- What to work on -
Write out every line of the records below as a numbered list, skipping any blank lines and leaving out the pictures.

- Given entries -
=== Begin Enclosure ===

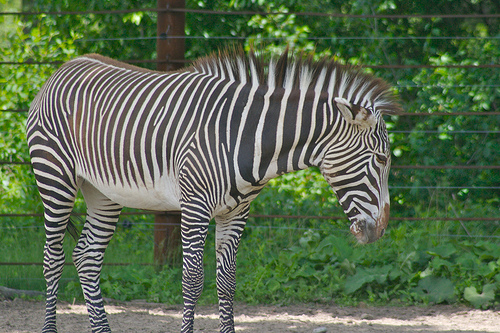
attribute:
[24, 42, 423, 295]
zebra — black and white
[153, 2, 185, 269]
pole — wooden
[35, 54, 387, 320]
zebra — black and white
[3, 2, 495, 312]
trees — green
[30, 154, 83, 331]
leg — striped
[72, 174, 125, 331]
leg — striped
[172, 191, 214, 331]
leg — striped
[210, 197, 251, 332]
leg — striped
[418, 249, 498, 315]
green leaf — large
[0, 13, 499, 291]
fence — black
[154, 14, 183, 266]
pole — brown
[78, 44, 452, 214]
zebra — black, white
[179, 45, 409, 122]
zebra mane — black, white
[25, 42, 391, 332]
zebra — black and white, striped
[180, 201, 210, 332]
leg — black and white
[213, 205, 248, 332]
leg — black and white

=== End Enclosure ===

- Exercise output -
1. attribute:
2. [24, 42, 423, 295]
3. zebra — black and white
4. [153, 2, 185, 269]
5. pole — wooden
6. [35, 54, 387, 320]
7. zebra — black and white
8. [3, 2, 495, 312]
9. trees — green
10. [30, 154, 83, 331]
11. leg — striped
12. [72, 174, 125, 331]
13. leg — striped
14. [172, 191, 214, 331]
15. leg — striped
16. [210, 197, 251, 332]
17. leg — striped
18. [418, 249, 498, 315]
19. green leaf — large
20. [0, 13, 499, 291]
21. fence — black
22. [154, 14, 183, 266]
23. pole — brown
24. [78, 44, 452, 214]
25. zebra — black, white
26. [179, 45, 409, 122]
27. zebra mane — black, white
28. [25, 42, 391, 332]
29. zebra — black and white, striped
30. [180, 201, 210, 332]
31. leg — black and white
32. [213, 205, 248, 332]
33. leg — black and white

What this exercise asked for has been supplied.